On Stand Firm in Faith, I came across this interesting passage in an article by the Rev. David Roseberry of Christ Church, Plano, which left the Episcopal Church a few months ago for much the same reasons that the Virginia churches just departed. Bishop Martyn Minns had arranged for him to have breakfast in London with Archbishop Peter Akinola of Nigeria to learn more about Akinola’s efforts to form a convocation of what he considers orthodox believers in the United States.

The phrase “39th province” refers to the notional jurisdiction that the Primates will create to provide an Anglican Communion home for American conservatives.

Roseberry writes:

“The CANA organization is without a clearly determined structure so far. There are early ideas now of ‘districts’, or clusters of congregations headed up by a regional bishop. CANA sees itself as one of the first building blocks of a new 39th Anglican Province that will lie within TEC boundaries.

I asked about the role of CANA in the formation of a 39th Province.
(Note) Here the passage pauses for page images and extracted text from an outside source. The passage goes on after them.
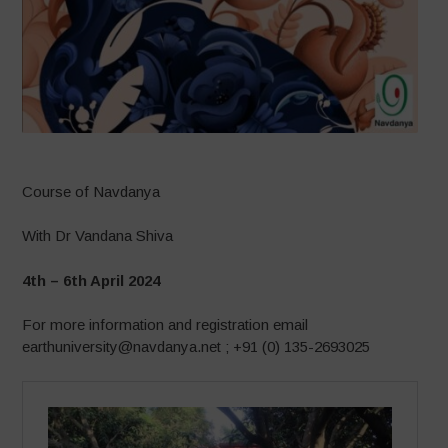
Course of Navdanya
With Dr Vandana Shiva
4th – 6th April 2024
For more information and registration email
earthuniversity@navdanya.net ; +91 (0) 135-2693025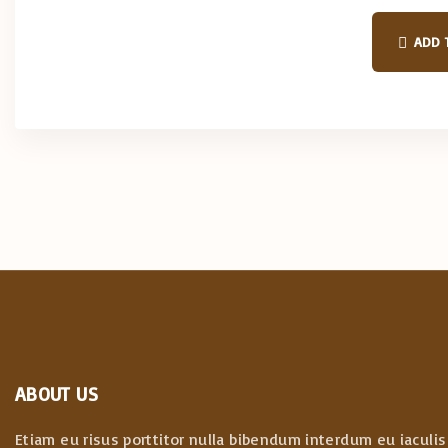
a
l
p
ADD 
r
i
c
e
w
a
s
:
$
3
9
.
0
0
.
ABOUT US
Etiam eu risus porttitor nulla bibendum interdum eu iaculis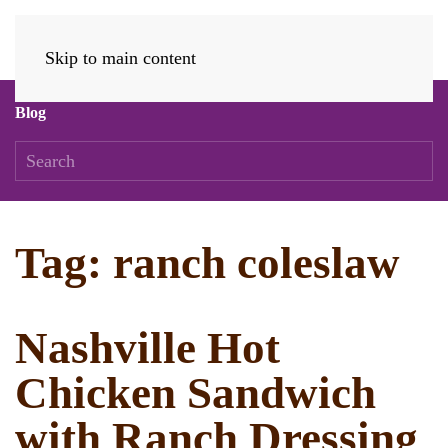
Skip to main content
Blog
Tag:
ranch coleslaw
Nashville Hot
Chicken Sandwich
with Ranch Dressing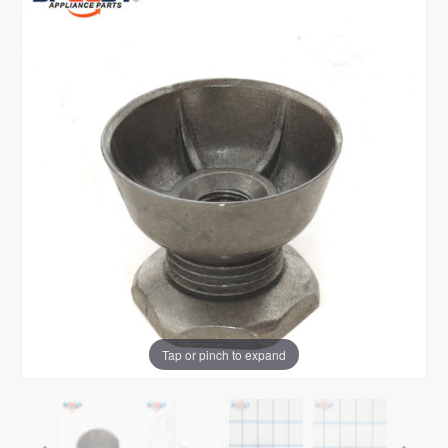
Tap or pinch to expand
He sees the need for a 39th Province but is unsure of the structure and form it should take. The primates will not (probably) be able to initiate such a structure soon, but if it gets a few hundred churches and a functioning college of bishops, the primates may bless it. But this is not something that will happen soon… not even before Lambeth. Whether or not Rowan or Lambeth will ever bless it remains to be seen, he feels.”

(I learned something about the Primate’s Meetings. It is not a legislative body. They probably can’t vote into existence the kind of entity that some have been promising. They may respond to a reality or a ‘fact on the ground’. But, in my opinion, it is doubtful that Akinola will see a 39th Province before he retires in 24 months.)”

Two points:

1. The leader of the conservative movement in the Communion thinks it is unlikely that a new American province will be created any time soon, and isn’t certain that the current Archbishop of Canterbury will ever bless such a development.
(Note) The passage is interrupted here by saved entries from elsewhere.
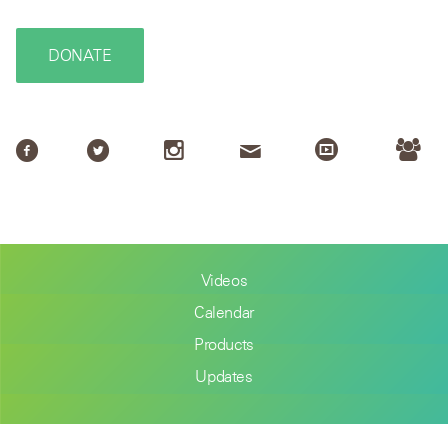
DONATE
Videos
Calendar
Products
Updates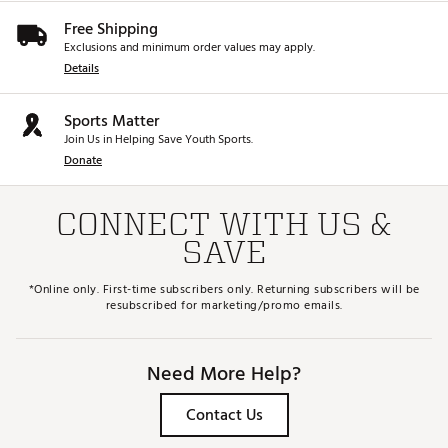
Free Shipping
Exclusions and minimum order values may apply.
Details
Sports Matter
Join Us in Helping Save Youth Sports.
Donate
CONNECT WITH US &
SAVE
*Online only. First-time subscribers only. Returning subscribers will be
resubscribed for marketing/promo emails.
Need More Help?
Contact Us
2. Roseberry, one of the key figures in the conservative movement within the United States, appears to be a bit behind the curve in his understanding of how the Communion governs itself. How could the rector of what we were regularly told was the largest Episcopal Church in the country not know that the Primates Meeting is not a legislative gathering? I think I will read future missives from his party about the true meaning of Anglicanism with a somewhat more critical eye.